─── Data for this exercise
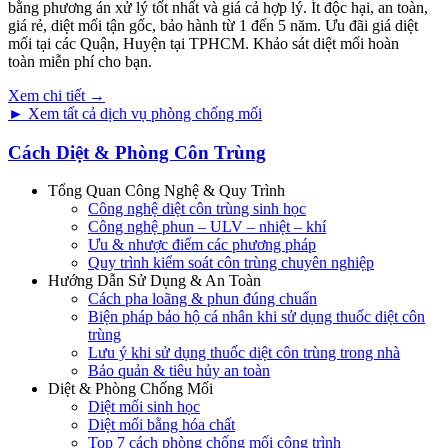
bằng phương án xử lý tốt nhất và giá cả hợp lý. Ít độc hại, an toàn,
giá rẻ, diệt mối tận gốc, bảo hành từ 1 đến 5 năm. Ưu đãi giá diệt
mối tại các Quận, Huyện tại TPHCM. Khảo sát diệt mối hoàn
toàn miễn phí cho bạn.
Xem chi tiết →
► Xem tất cả dịch vụ phòng chống mối
Cách Diệt & Phòng Côn Trùng
Tổng Quan Công Nghệ & Quy Trình
Công nghệ diệt côn trùng sinh học
Công nghệ phun – ULV – nhiệt – khí
Ưu & nhược điểm các phương pháp
Quy trình kiểm soát côn trùng chuyên nghiệp
Hướng Dẫn Sử Dụng & An Toàn
Cách pha loãng & phun đúng chuẩn
Biện pháp bảo hộ cá nhân khi sử dụng thuốc diệt côn
trùng
Lưu ý khi sử dụng thuốc diệt côn trùng trong nhà
Bảo quản & tiêu hủy an toàn
Diệt & Phòng Chống Mối
Diệt mối sinh học
Diệt mối bằng hóa chất
Top 7 cách phòng chống mối công trình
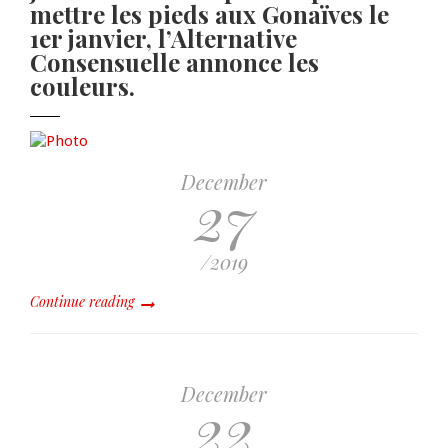
mettre les pieds aux Gonaïves le
1er janvier, l’Alternative
Consensuelle annonce les
couleurs.
December
27
/2019
Continue reading
December
22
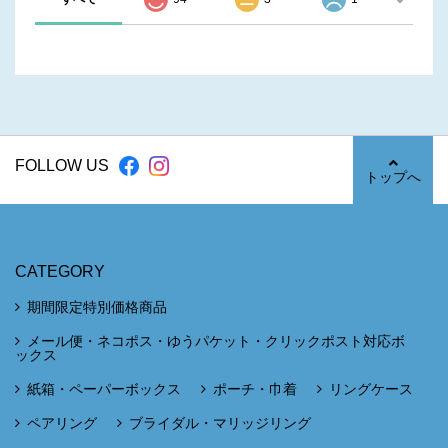
FOLLOW US
トップへ
CATEGORY
期間限定特別価格商品
メール便・ネコポス・ゆうパケット・クリックポスト対応ボ
ックス
紙箱・ペーパーボックス
ポーチ・巾着
リングケース
ペアリング
ブライダル・マリッジリング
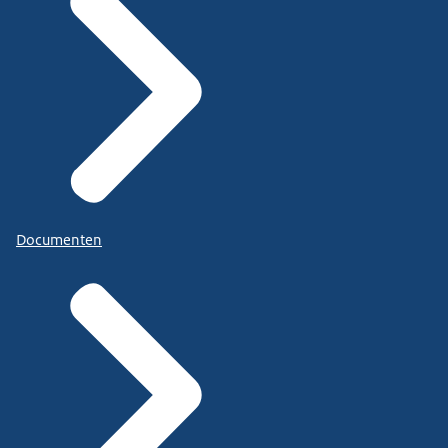
Documenten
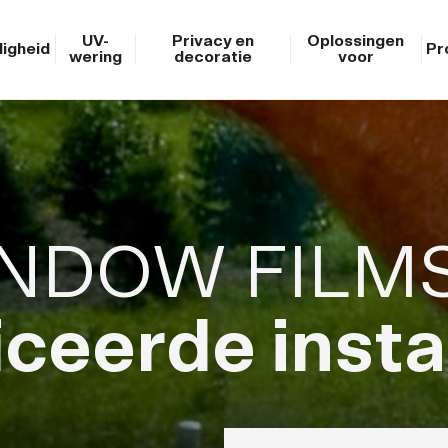
UV-
Privacy en
Oplossingen
ligheid
Pr
wering
decoratie
voor
INDOW FILM
iceerde insta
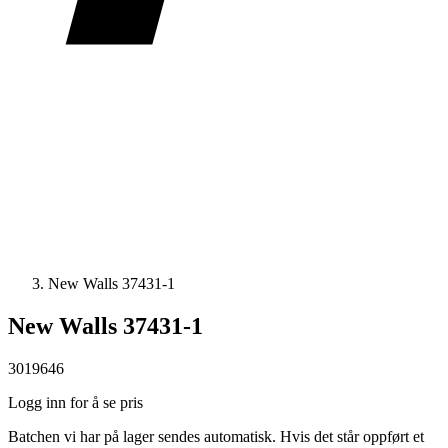
New Walls 37431-1
New Walls 37431-1
3019646
Logg inn for å se pris
Batchen vi har på lager sendes automatisk. Hvis det står oppført et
──────
* [Work request]
Print nothing but the lines above starting with the line that contains "Diệt mối bằng hóa chất" and going on through the line that contains "Logg inn for å se pris". Leave out the pictures.

* [Written answer]
Diệt mối bằng hóa chất
Top 7 cách phòng chống mối công trình
mettre les pieds aux Gonaïves le
1er janvier, l’Alternative
Consensuelle annonce les
couleurs.
December
27
/2019
Continue reading
December
22
FOLLOW US
トップへ
CATEGORY
期間限定特別価格商品
メール便・ネコポス・ゆうパケット・クリックポスト対応ボ
ックス
紙箱・ペーパーボックス
ポーチ・巾着
リングケース
ペアリング
ブライダル・マリッジリング
Documenten
UV-
Privacy en
Oplossingen
ligheid
Pr
wering
decoratie
voor
INDOW FILM
iceerde insta
New Walls 37431-1
New Walls 37431-1
3019646
Logg inn for å se pris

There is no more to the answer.